Di mana mereka berada saat musuh menyerang? Saat panah musuh pertama kali beterbangan, kelompok penyihir itu tidak berdiri di pos mereka. Pada saat Juhwan menyadarinya, mereka sudah berpindah dan berdiri di tempat yang paling aman.

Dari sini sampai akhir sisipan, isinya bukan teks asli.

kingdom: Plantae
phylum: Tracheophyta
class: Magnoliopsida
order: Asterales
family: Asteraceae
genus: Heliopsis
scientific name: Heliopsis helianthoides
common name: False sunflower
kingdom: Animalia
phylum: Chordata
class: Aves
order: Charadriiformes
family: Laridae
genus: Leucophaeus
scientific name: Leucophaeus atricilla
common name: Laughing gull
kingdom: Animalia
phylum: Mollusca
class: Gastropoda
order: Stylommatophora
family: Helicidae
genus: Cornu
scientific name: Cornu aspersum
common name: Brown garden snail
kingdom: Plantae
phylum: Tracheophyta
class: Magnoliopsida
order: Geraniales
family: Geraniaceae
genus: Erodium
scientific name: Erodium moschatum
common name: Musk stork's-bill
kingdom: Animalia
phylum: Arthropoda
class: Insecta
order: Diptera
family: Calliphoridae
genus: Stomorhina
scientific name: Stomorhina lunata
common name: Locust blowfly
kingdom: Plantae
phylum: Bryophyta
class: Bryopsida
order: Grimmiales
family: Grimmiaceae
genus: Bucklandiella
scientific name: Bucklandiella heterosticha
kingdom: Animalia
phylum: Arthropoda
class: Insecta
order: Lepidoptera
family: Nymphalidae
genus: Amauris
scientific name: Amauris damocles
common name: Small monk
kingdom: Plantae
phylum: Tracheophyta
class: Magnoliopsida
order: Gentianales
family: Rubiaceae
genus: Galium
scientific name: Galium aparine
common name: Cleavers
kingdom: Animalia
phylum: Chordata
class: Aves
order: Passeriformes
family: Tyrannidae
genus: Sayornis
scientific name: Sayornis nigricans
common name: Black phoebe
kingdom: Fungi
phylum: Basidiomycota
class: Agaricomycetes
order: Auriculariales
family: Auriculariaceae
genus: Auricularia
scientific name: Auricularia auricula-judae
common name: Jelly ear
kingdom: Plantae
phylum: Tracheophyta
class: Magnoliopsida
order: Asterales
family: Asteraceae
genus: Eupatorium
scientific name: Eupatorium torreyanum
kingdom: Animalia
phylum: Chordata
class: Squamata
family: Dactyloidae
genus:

"Merekalah pengkhianatnya."

Juhwan langsung melompat berdiri.

Pada detik yang sama, suara melengking yang tajam seperti bor logam menusuk telinganya. Suara itu terdengar cukup keras hingga terasa merobek gendang telinga.

Piiiiiiiiiiiiiiiiiiiiiiiiiiiiiiiiii!

"Suara apa itu?!" Orang-orang menjerit dan refleks menutup telinga mereka.

Itu adalah tangisan Oz. Oz sedang mengirimkan alarm peringatan. Seseorang mencoba menyakiti Lizzie dan Dorothy!

Belum sempat Juhwan selesai memikirkan hal itu, tubuhnya sudah melesat berlari sekencang-kencangnya ke arah kereta keluarganya.